AKPINAR, Emin; BOLAT, Bülent; TAŞKIRAN, Murat

doi:10.1007/s10115-025-02650-9

Fed3C: federated clustering-based centralized classification

AKPINAR E., BOLAT B., TAŞKIRAN M.

Knowledge and Information Systems, cilt.68, sa.1, 2026 (SCI-Expanded, Scopus)

Yayın Türü: Makale / Tam Makale
Cilt numarası: 68 Sayı: 1
Basım Tarihi: 2026
Doi Numarası: 10.1007/s10115-025-02650-9
Dergi Adı: Knowledge and Information Systems
Derginin Tarandığı İndeksler: Science Citation Index Expanded (SCI-EXPANDED), Scopus, ABI/INFORM, Compendex, INSPEC
Anahtar Kelimeler: Aggregation, Centralized learning, Centroid, Classification, Federated clustering, Optimization
Yıldız Teknik Üniversitesi Adresli: Evet

Özet

The success of artificial intelligence (AI) and machine learning (ML) applications depends on the analysis of large and diverse datasets. However, concerns regarding personal data privacy and data sharing, especially in datasets containing sensitive information, restrict the widespread use and sharing of such data.

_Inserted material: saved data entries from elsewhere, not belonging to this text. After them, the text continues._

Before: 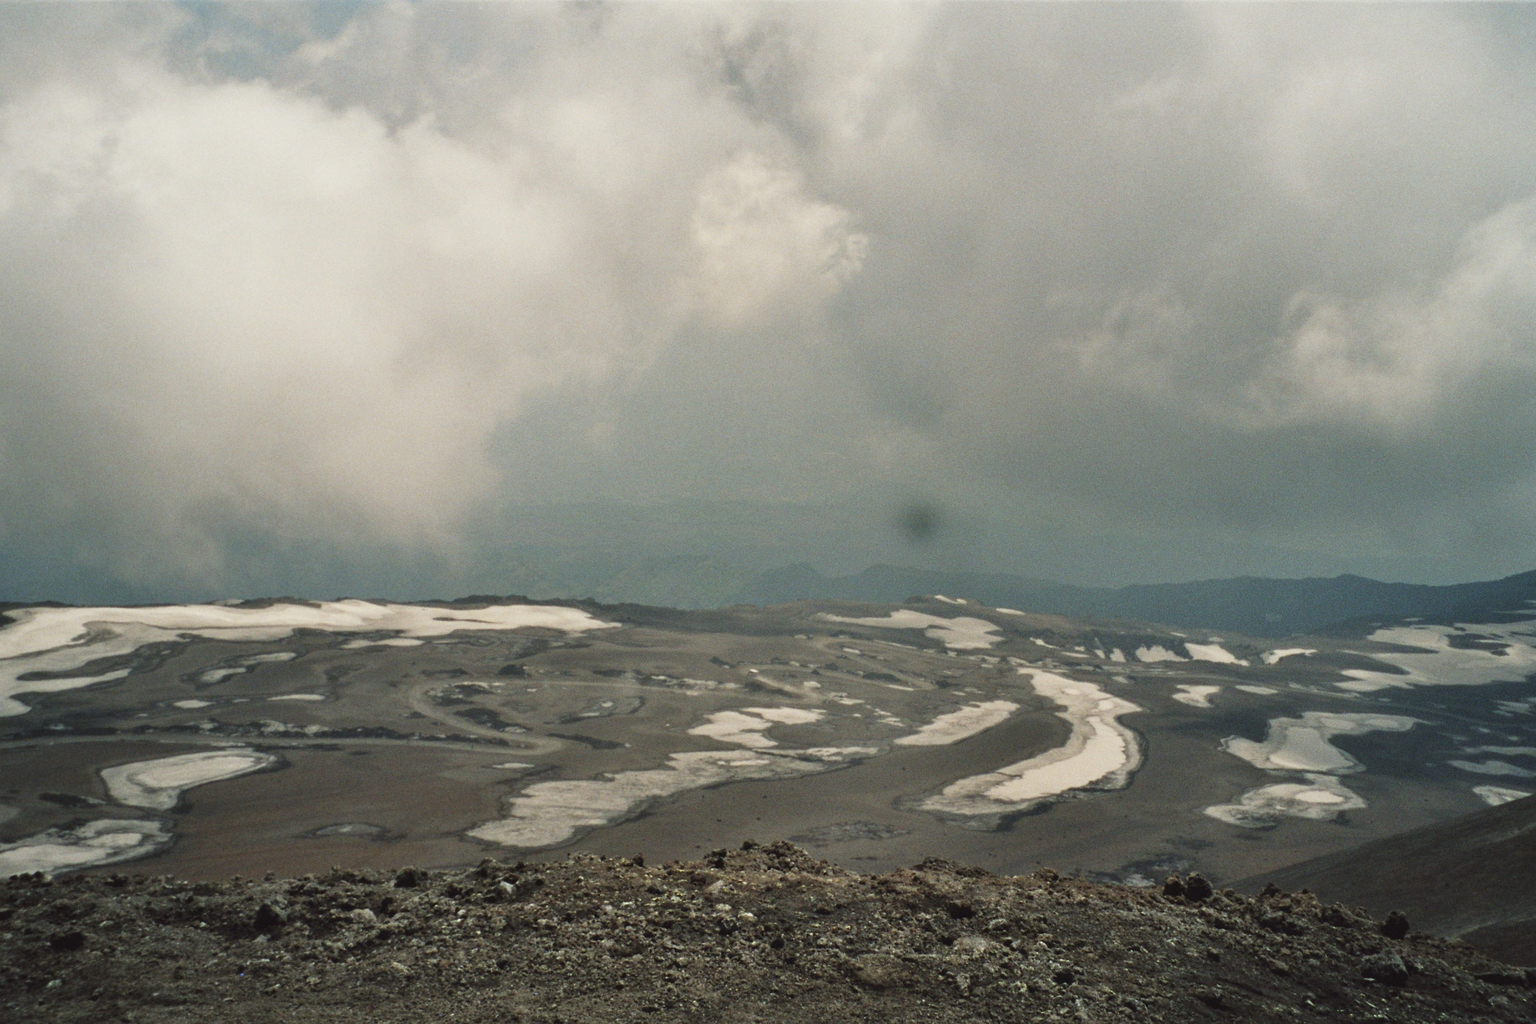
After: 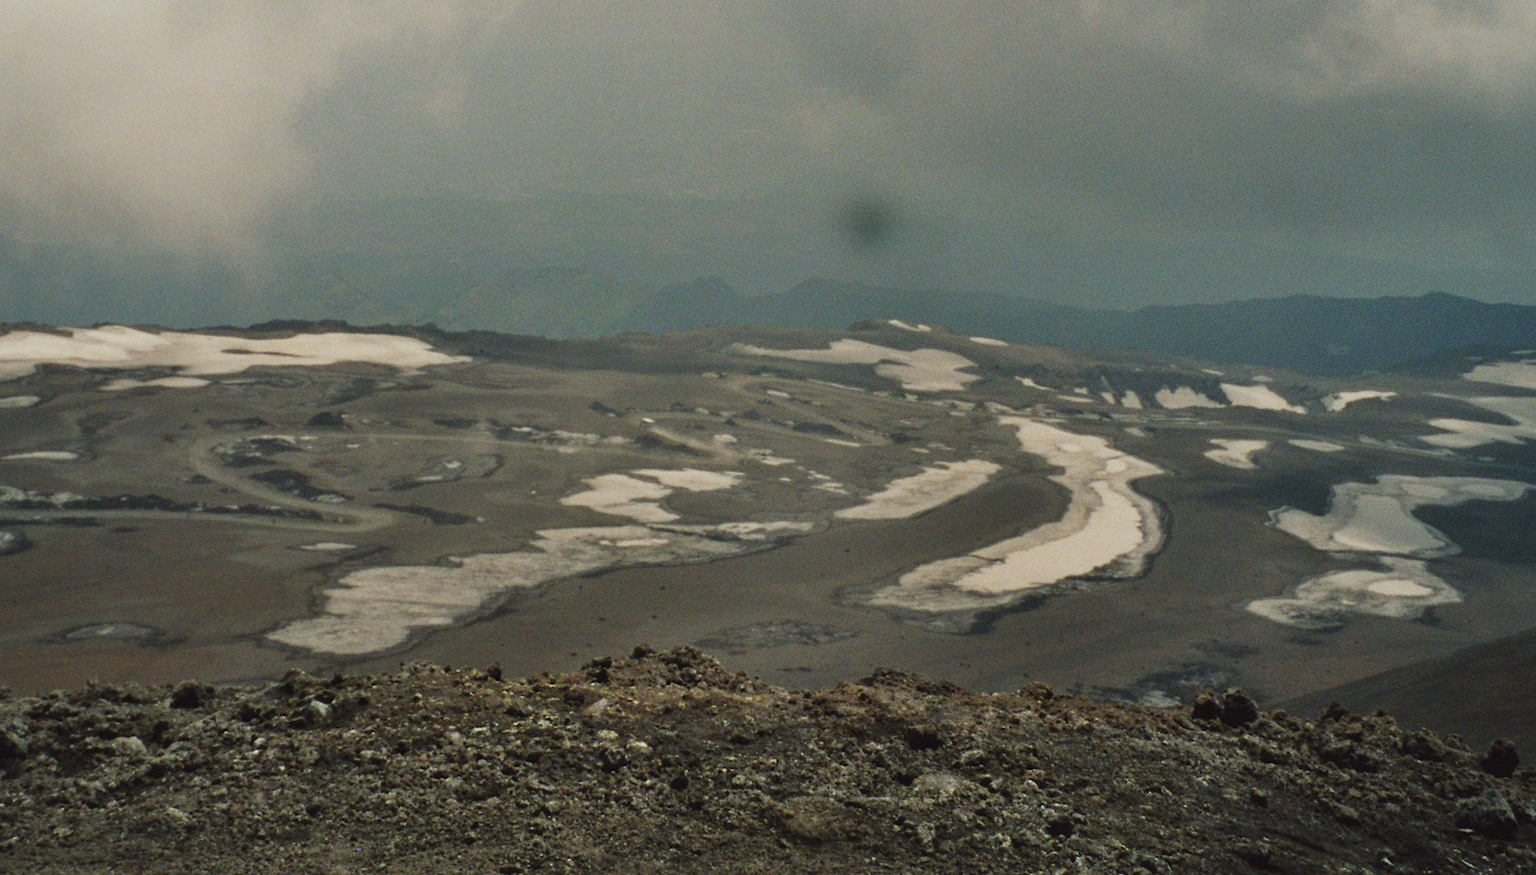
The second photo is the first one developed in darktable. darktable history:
color balance rgb: shadows lift › hue 85.12°, perceptual saturation grading › global saturation 25.445%
crop and rotate: left 17.351%, top 34.726%, right 7.385%, bottom 0.914%
exposure: exposure -0.286 EV, compensate exposure bias true, compensate highlight preservation false
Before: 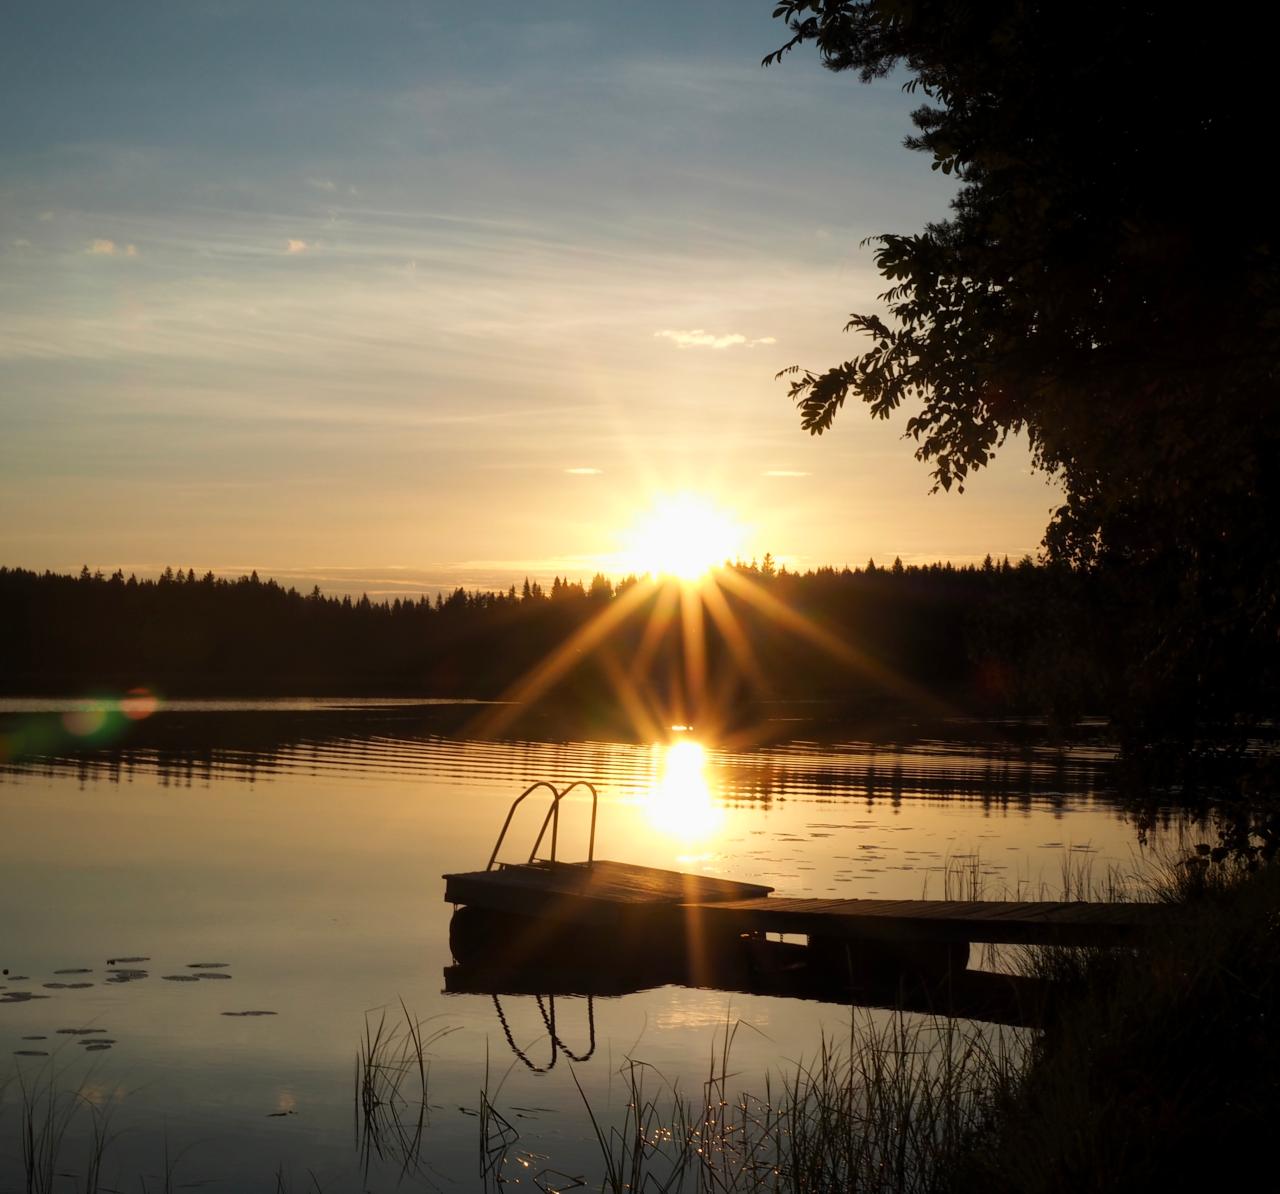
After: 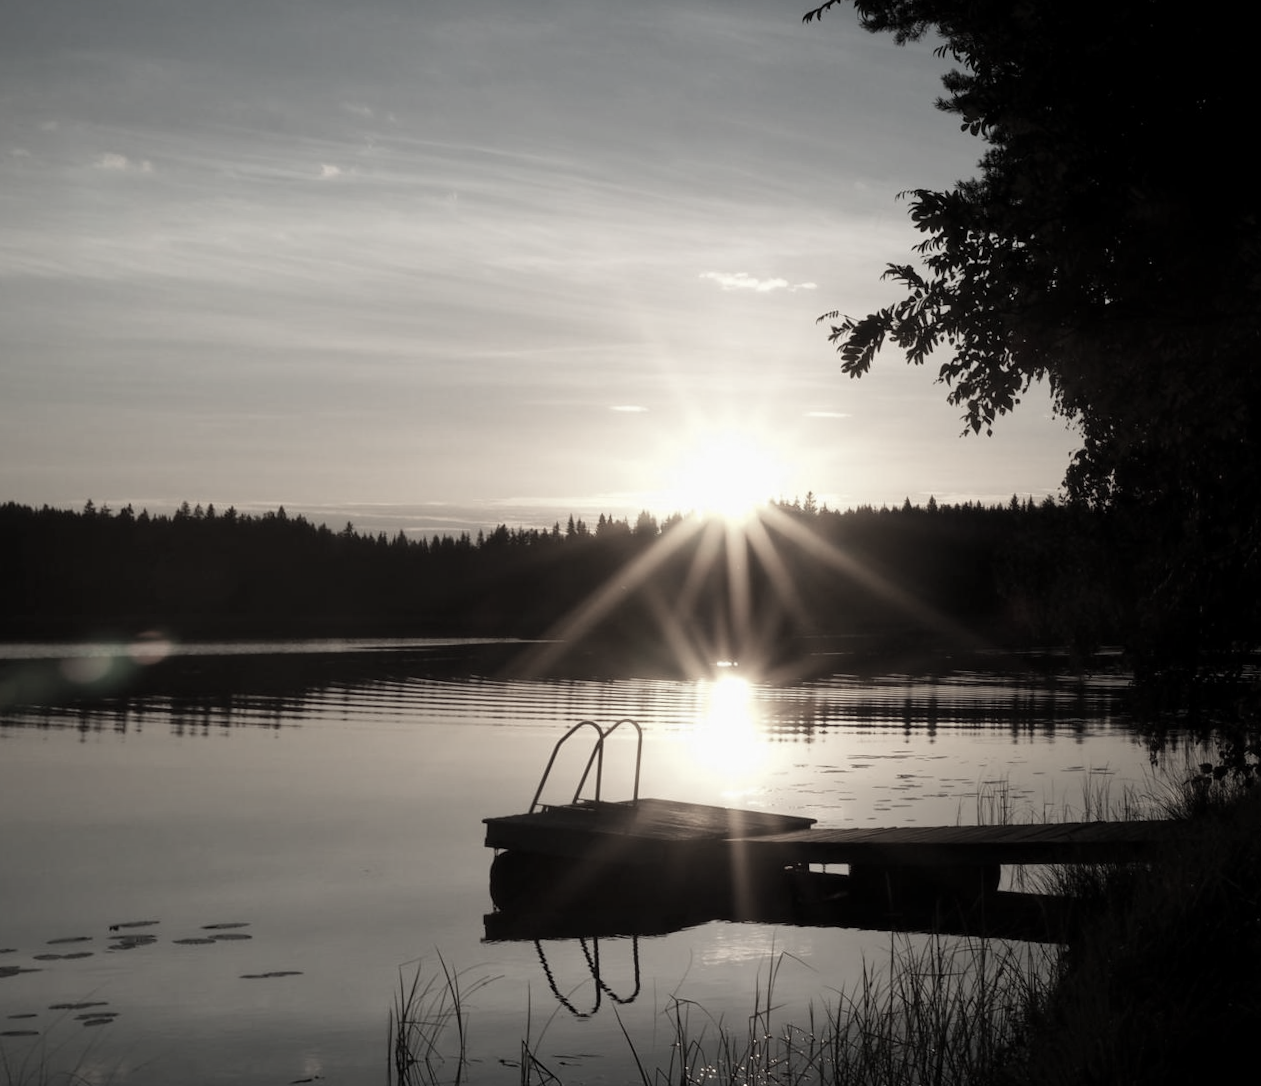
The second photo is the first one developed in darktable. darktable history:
color correction: saturation 0.2
rotate and perspective: rotation -0.013°, lens shift (vertical) -0.027, lens shift (horizontal) 0.178, crop left 0.016, crop right 0.989, crop top 0.082, crop bottom 0.918
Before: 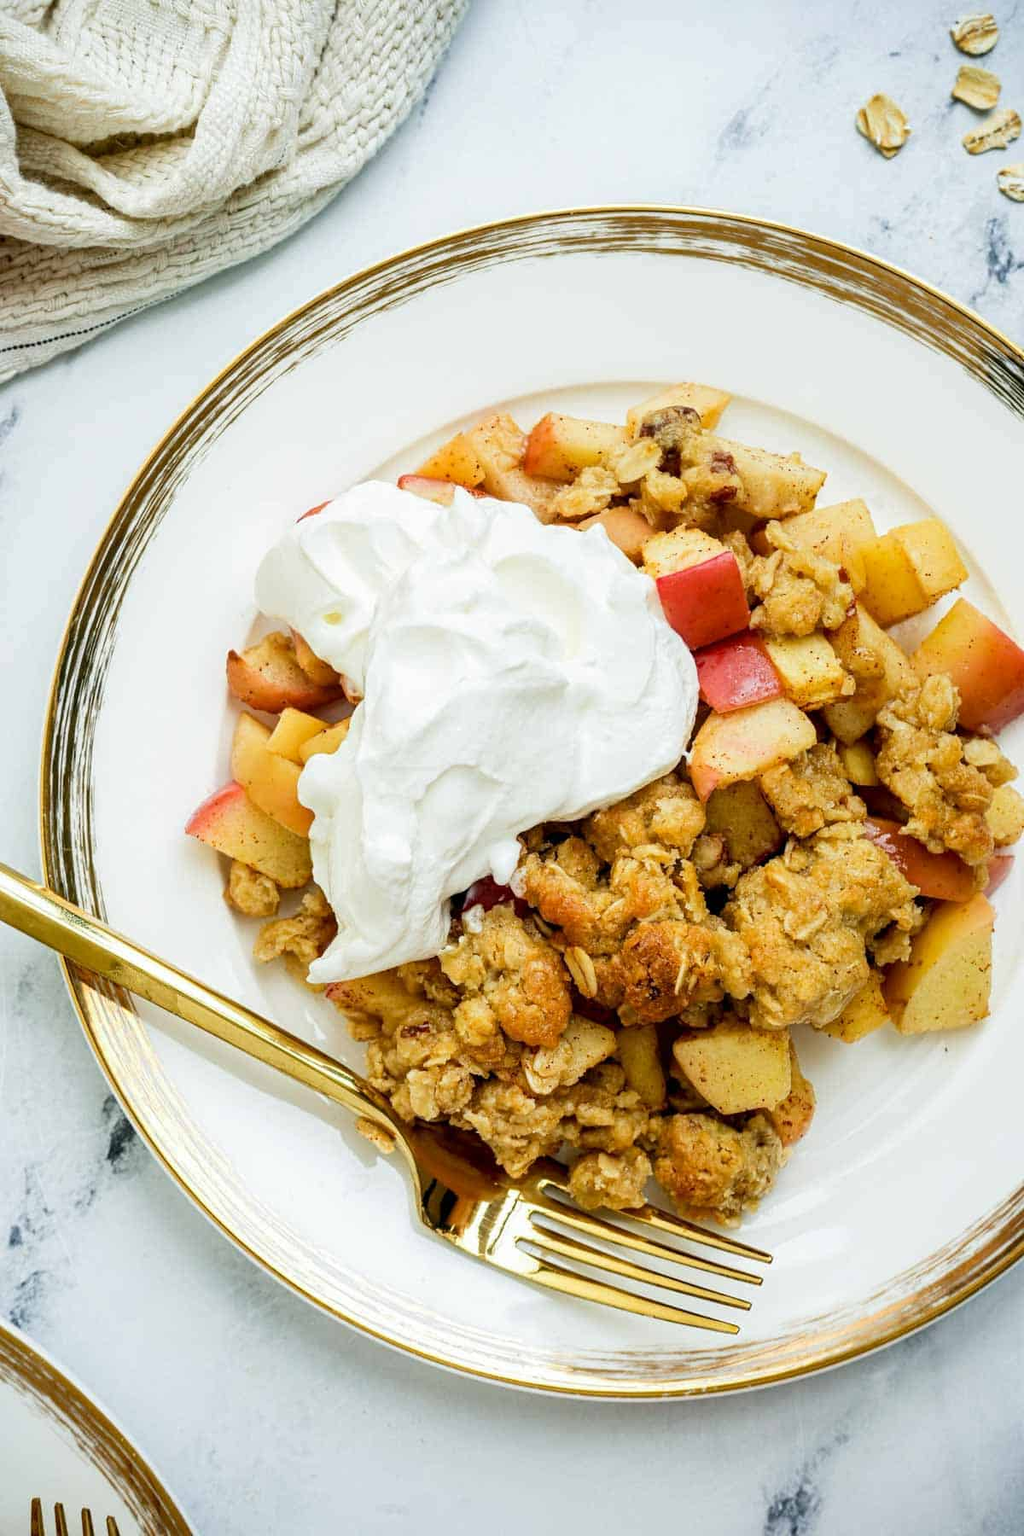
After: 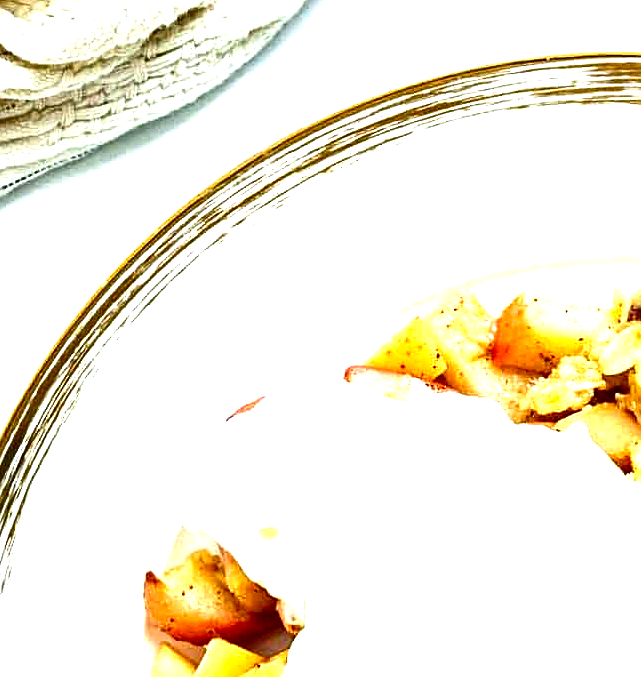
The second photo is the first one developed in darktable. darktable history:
contrast brightness saturation: contrast 0.102, brightness -0.269, saturation 0.149
sharpen: on, module defaults
exposure: black level correction 0, exposure 1.2 EV, compensate exposure bias true, compensate highlight preservation false
crop: left 10.225%, top 10.622%, right 36.344%, bottom 51.724%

Federated learning (FL) offers a solution to these issues by enabling multiple users to collaboratively train a global model without the need to share their data. In this study, Federated Clustering-Based Centralized Classification (Fed3C) is proposed, where data belonging to the same class is divided into subsets, centroids are generated for each subset, and these centroids are shared with the server. The optimal number of centroids is determined using Bayesian optimization, and the centroids are generated using the K-means method. These centroids are then sent to the server, where classification is performed using K-nearest neighbors (KNN). The success of the proposed method has been tested on five different datasets, and the effects of changing the maximum number of centroids, the number of clients, the number of iterations, and the optimization algorithm on the method’s performance have been examined. The results demonstrate that the proposed approach, which does not require direct original data sharing, is effective in improving model performance. In particular, in real-world scenarios where the amount of data belonging to a single client is insufficient, the proposed method achieves a notable increase in success by involving multiple clients in the training process.